32. ACTH analog compounds were screened to identify compounds that are similar to SEQ ID NO: 2 which induces less corticosteroid secretion from the adrenal membrane than does the unmodified ACTH, comprising the step of contacting the adrenal membrane with the ACTH analog.

33. The method of claim 32, wherein the screening method further comprises the steps of:

a. providing a first adrenal membrane and a second adrenal membrane;

b. contacting a first adrenal membrane with a polypeptide comprising a sequence according to SEQ ID NO: 2 and then determining the presence of a second composition of unmodified peptides according to SEQ ID NO: 2 by a first concentration of corticosteroid secreted by a first adrenal membrane after contact;

c. a second adrenal membrane is contacted with a second composition comprising an ACTH analog, and a second concentration of corticosteroid secreted by the second adrenal membrane after contact with the ACTH analog is determined.

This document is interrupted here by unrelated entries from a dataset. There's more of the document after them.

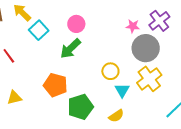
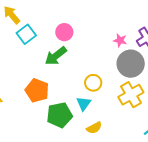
cyan triangle: (122, 90) -> (84, 104), moved

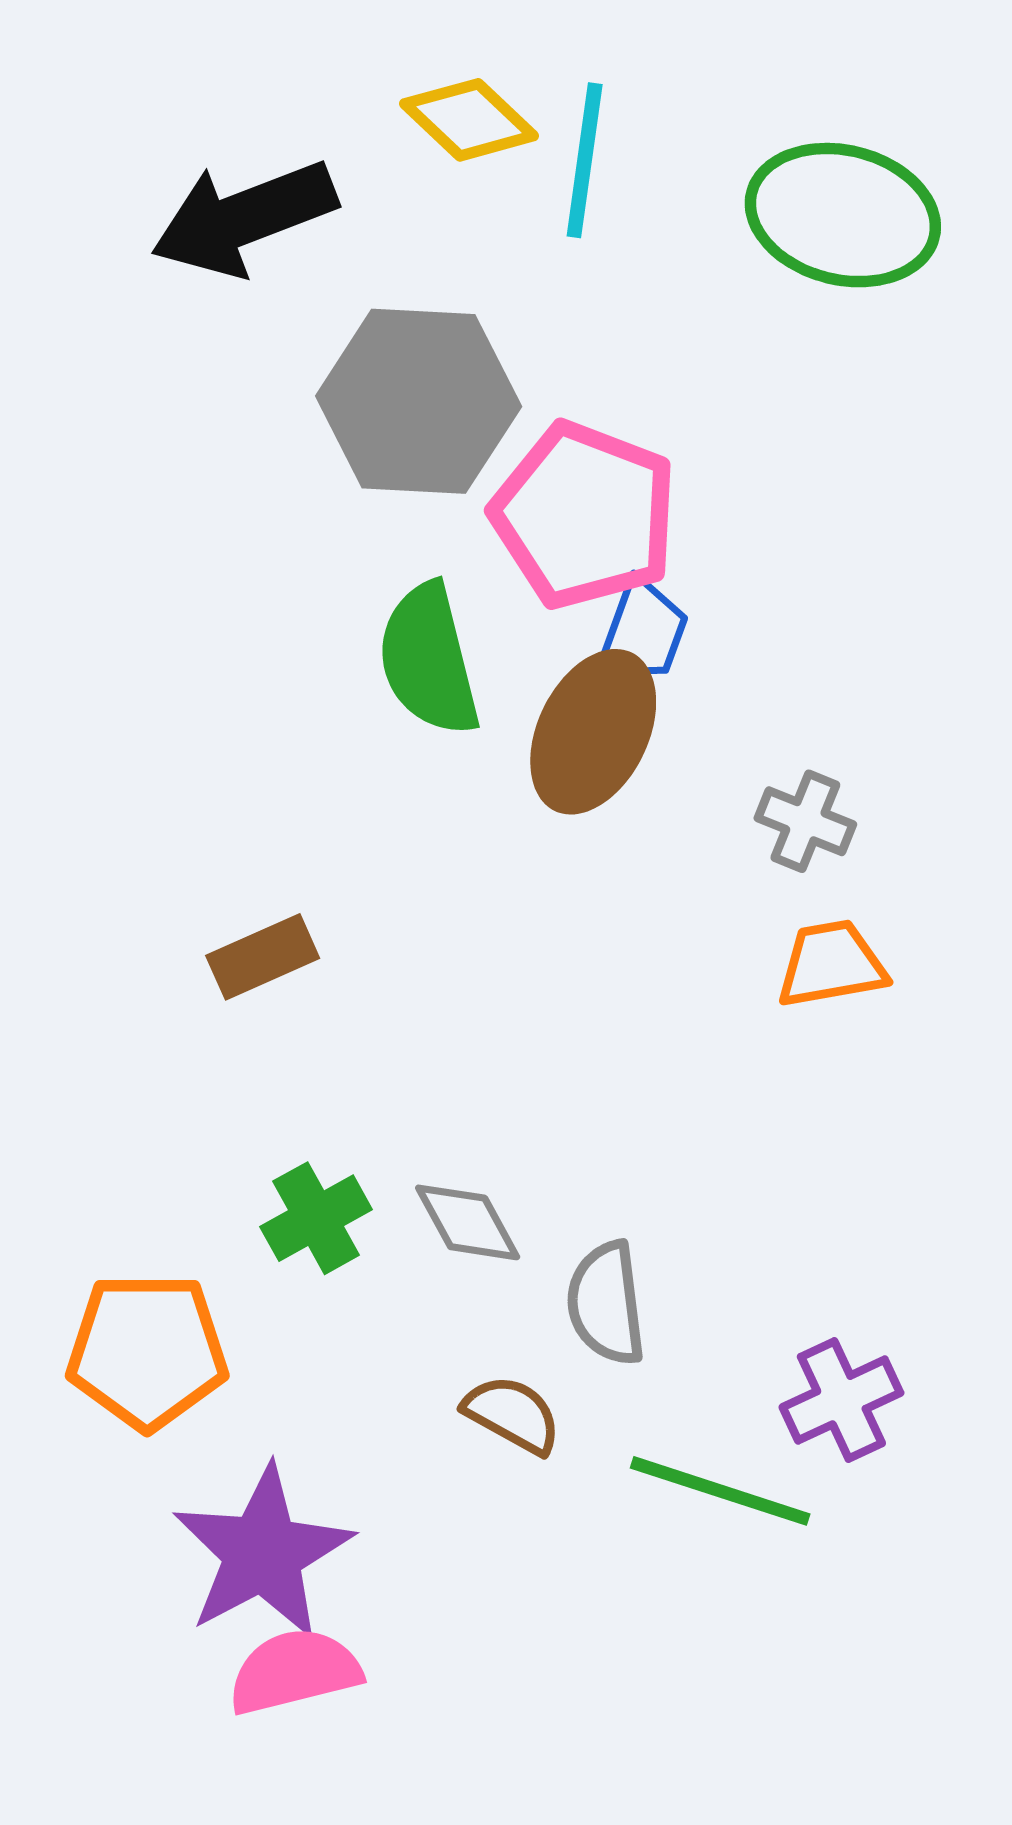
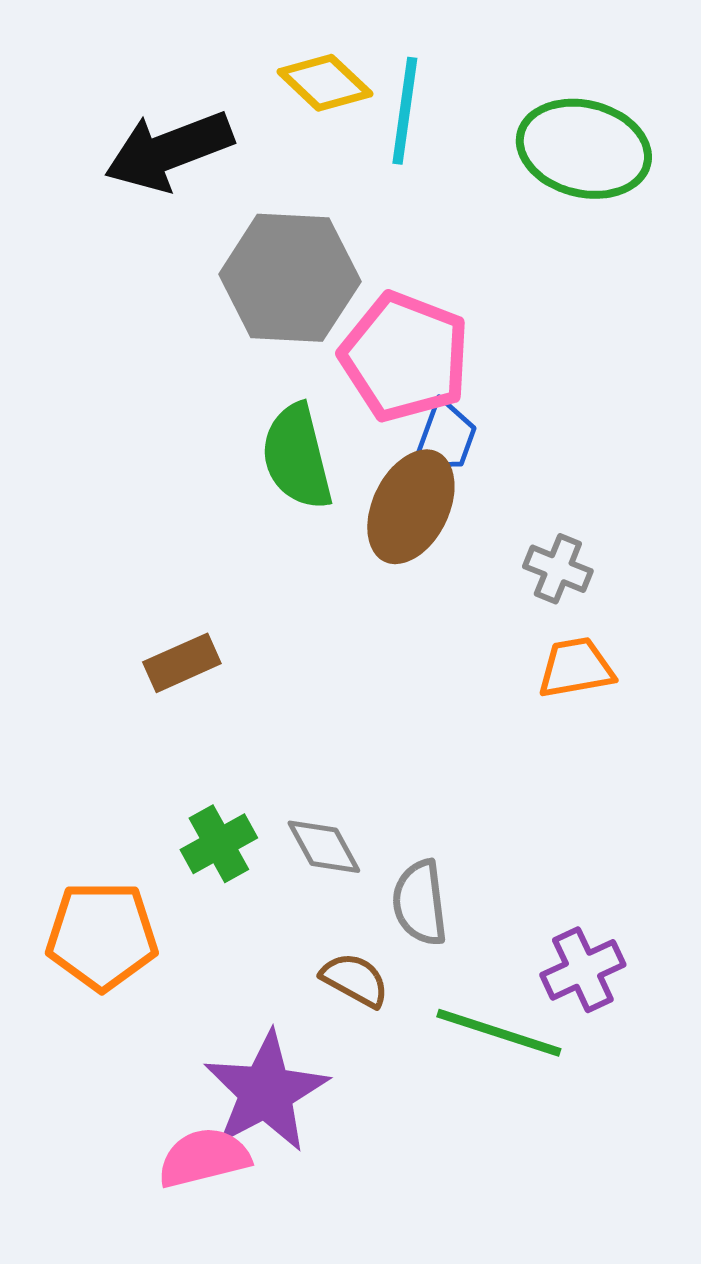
purple star: (263, 1553) -> (266, 1092), moved

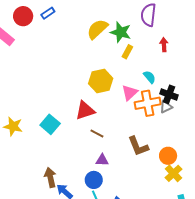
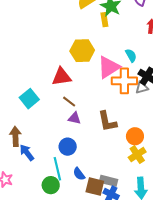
yellow rectangle: (127, 52) -> (104, 20), moved, turned -48
pink triangle: (130, 93) -> (109, 67), size x1.4
cyan square: (50, 124) -> (29, 99), moved
purple triangle: (102, 160) -> (74, 118), moved
blue circle: (94, 180) -> (68, 147), moved

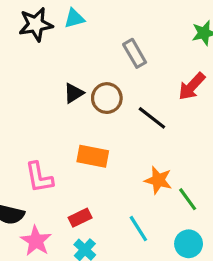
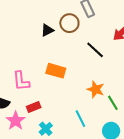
brown circle: (107, 98) -> (69, 23), moved
red rectangle: (80, 218) -> (34, 107), moved

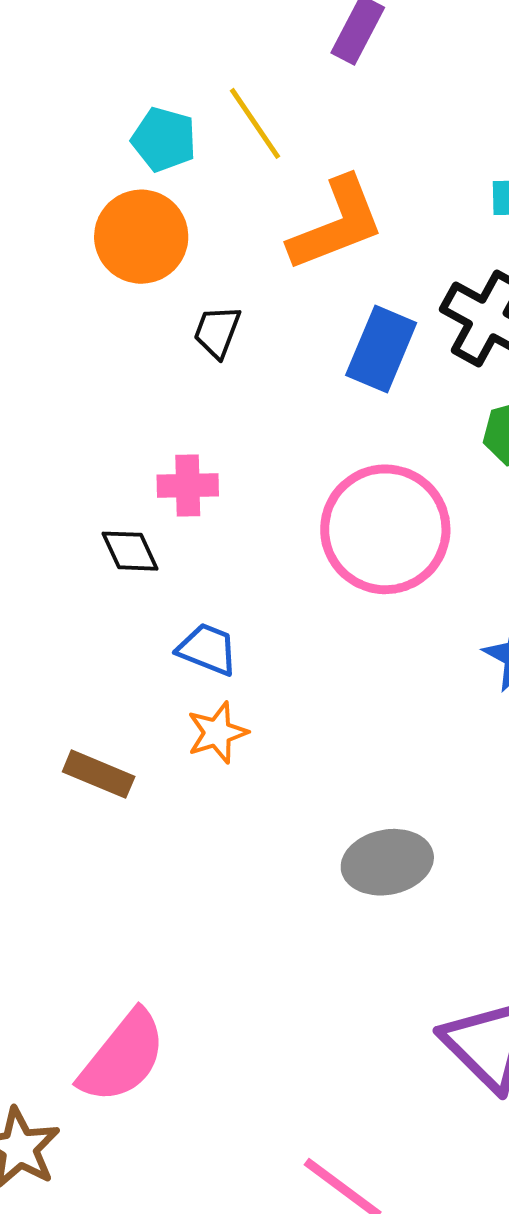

34. The method of claim 33, further comprising the step of comparing the concentration of the first secreted corticosteroid to the concentration of the second secreted corticosteroid.

35. The method of claim 34, further comprising the step of determining whether the second compound induces less corticosteroid secretion than the first compound.

36. The method of claim 32, wherein the ACTH analog is a polypeptide according to SEQ id no: 20 ACTH analog.

37. The method of claim 32, wherein the first and second adrenal membranes are located in the subject and the concentration of the corticosteroid is the measured concentration in the blood of the subject.

38. The method of claim 32, wherein the first and second adrenal membranes are removed from the subject and the corticosteroid concentration is a concentration determined in serum-free media.